Naturgewalten

Buschfeuer


Wenn Nicht-Australier an Naturgewalten in Down Under denken, fällt den meisten spontan Buschfeuer ein. Ein Grund dafür ist sicher die Medienpräsenz welche diese hierzulande haben. Eines der katastrophalsten war jenes in Victoria 2009, bei dem 173 Menschen starben und die vom Feuer ausgehende Gefahr erneut ins Bewusstsein der Menschen rief.

Buschfeuer in Victoria 2009: Wikipedia  & Dokumentation


Doch nicht jedes Feuer ist schlecht für das Land, viele werden jedes Jahr von den Rangern selbst gelegt. Der Grund dafür ist, brennbares Material (vor allem trockenes Gestrüpp) niederzubrennen bevor es zu viel wird. So haben ausbrechende Feuer nicht genug Nahrung um zu einer Katastrophe anwachsen zu können.

Da die Aborigines das Land schon seit knapp 50.000 Jahren niederbrennen, hat sich die Fauna und Flora auf das Feuer eingestellt. Viele Pflanzen sind feuer-resistent und brauchen dieses um sich fortzupflanzen. Auch Tiere profitieren: Aasfresser finden nach einem Feuer Nahrung im Überfluss und auch Kängurus freuen sich über die jungen Triebe die aus der verbrannten Erde schießen.

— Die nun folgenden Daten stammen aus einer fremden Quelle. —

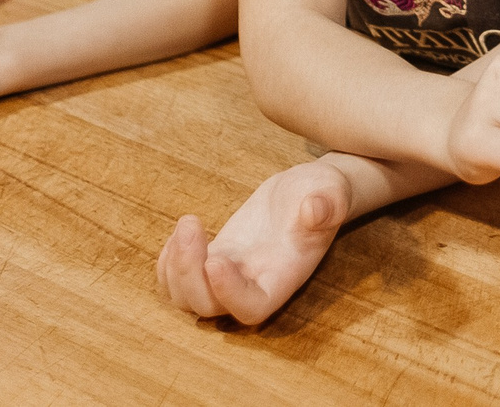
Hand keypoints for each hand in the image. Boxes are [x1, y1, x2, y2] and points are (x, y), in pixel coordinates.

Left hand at [156, 159, 351, 324]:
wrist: (308, 192)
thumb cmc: (324, 193)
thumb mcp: (332, 191)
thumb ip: (329, 204)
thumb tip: (315, 209)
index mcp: (283, 278)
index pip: (251, 307)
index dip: (228, 293)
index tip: (215, 258)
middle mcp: (253, 285)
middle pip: (209, 307)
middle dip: (189, 273)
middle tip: (191, 225)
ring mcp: (230, 276)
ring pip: (187, 299)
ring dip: (175, 268)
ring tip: (188, 223)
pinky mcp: (215, 260)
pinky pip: (178, 282)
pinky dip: (168, 264)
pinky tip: (180, 233)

Richtiges Verhalten ist bei einem Buschfeuer überlebenswichtig! Im Auto hat man bessere Überlebenschancen als draußen. Man sollte deshalb auf dem Fahrzeugboden kauern und sich mit Tüchern bedecken. Wer beim Wandern überrrascht wird, sollte sich ein (feuchtes) Tuch vor den Mund halten und Schutz hinter großen Steinen und Höhlen suchen.

Überschwemmungen


Alle paar Jahre kommt es vor allem in Queensland zu Überschwemmungen im größerem Ausmaß. Besonders schlimm war es im Jahr 2011 als die schwerste Flut seit 50 Jahren 35 Menschenleben kostete. Aber auch für die Natur haben die Wassermassen dramatische folgen: ganze Landstriche werden weggespült und unzählige Wild- und Nutztiere kommen in den Fluten um Leben.

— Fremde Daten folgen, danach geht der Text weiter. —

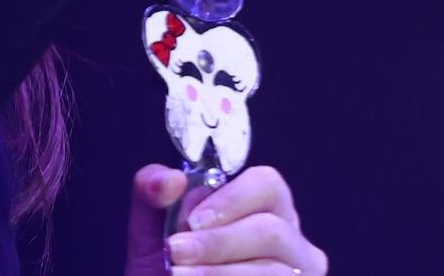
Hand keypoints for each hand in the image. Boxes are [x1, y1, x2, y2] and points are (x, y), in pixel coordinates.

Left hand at [123, 164, 327, 275]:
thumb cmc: (169, 269)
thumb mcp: (153, 228)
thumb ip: (153, 192)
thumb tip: (170, 178)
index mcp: (265, 208)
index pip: (266, 184)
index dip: (231, 198)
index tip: (194, 219)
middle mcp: (291, 241)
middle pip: (270, 230)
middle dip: (217, 242)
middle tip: (176, 251)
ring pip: (270, 271)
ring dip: (217, 273)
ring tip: (178, 275)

Überschwemmungen in Australien: Dokumentation 

Überschwemmungen sind schwer voraus zu sagen. Am besten hält man sich an die empfohlenen Reisezeiten um das Risiko zu minimieren. Sollte es einen im Urlaub treffen sollte das Gebiet nach Möglichkeit umfahren werden oder gar der Rückzug angetreten werden. Der Reiseplan muss auf jeden Fall komplett umgestellt werden, da mit einer schnellen Besserung nicht zu rechen ist.

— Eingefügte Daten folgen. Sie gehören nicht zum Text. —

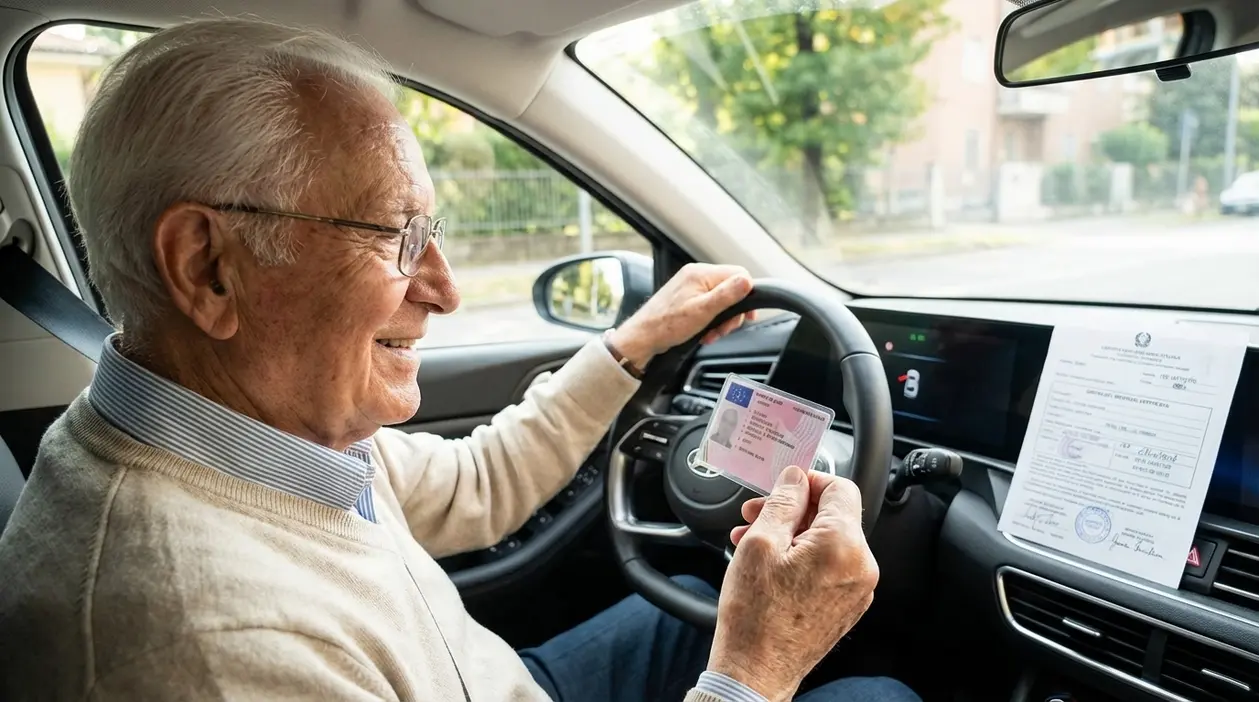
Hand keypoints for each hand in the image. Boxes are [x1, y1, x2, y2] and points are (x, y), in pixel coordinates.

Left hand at [605, 263, 753, 367]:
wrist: (643, 337)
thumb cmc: (667, 325)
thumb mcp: (703, 311)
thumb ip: (727, 294)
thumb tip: (748, 280)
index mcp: (701, 273)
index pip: (738, 274)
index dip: (747, 295)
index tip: (746, 316)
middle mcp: (696, 275)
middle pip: (730, 288)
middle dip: (731, 313)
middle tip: (723, 330)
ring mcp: (690, 286)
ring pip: (720, 299)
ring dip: (720, 320)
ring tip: (710, 334)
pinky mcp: (686, 297)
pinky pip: (708, 305)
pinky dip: (710, 320)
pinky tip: (703, 332)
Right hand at [707, 466, 878, 701]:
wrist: (756, 672)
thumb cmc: (755, 617)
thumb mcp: (760, 544)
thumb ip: (782, 502)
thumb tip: (795, 479)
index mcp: (844, 546)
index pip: (841, 488)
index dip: (808, 480)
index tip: (783, 485)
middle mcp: (860, 568)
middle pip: (834, 516)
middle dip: (793, 509)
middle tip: (755, 514)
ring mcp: (857, 590)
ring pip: (828, 541)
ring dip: (793, 533)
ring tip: (753, 540)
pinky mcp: (846, 606)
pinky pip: (829, 566)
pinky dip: (802, 556)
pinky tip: (769, 563)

Kleinere Straßenüberflutungen sind hingegen in ganz Australien zu finden. Aus eigener Erfahrung kann ich sagen, dass es dabei keinen Unterschied macht ob man sich auf dem Highway einen Kilometer nach Sydney befindet oder im tiefsten Outback. Kleinere Bäche sind auch von 2WDs gut zu durchqueren, am besten den Vordermann beobachten. Normalerweise stehen auch Lokalpolizisten daneben die einen mit Handbewegungen den richtigen Weg weisen. Ist die Straße wir “normale” PKWs nicht mehr passierbar wird sie gesperrt.

Zyklone & Taifune


Zyklone bringen genau wie andere Wirbelstürme Massen an Wasser und Wind mit, die zu unglaublichen Zerstörungen führen können sobald sie auf Land treffen. Besonders dramatisch war der Zyklon Yasi im Januar 2011, der an der Ostküste um Mission Beach an Land ging und weitreichende Folgen für den Staat hatte. So wurde auf Dunk Island das Resort dem Erdboden gleich gemacht und die Insel weitgehend zerstört. Bis heute ist sie nicht wieder für den Tourismus geöffnet.


Wissenswertes
Wissenschaftlich gesehen sind Wirbelstürme weltweit von gleicher Struktur. Die Benennung erfolgt nach dem Ozean, in dem sie entstanden sind:

Hurrikans entstehen im Atlantik.

Taifune brauen sich im indischen Ozean zusammen.

Zyklone haben ihren Ursprung im Pazifik.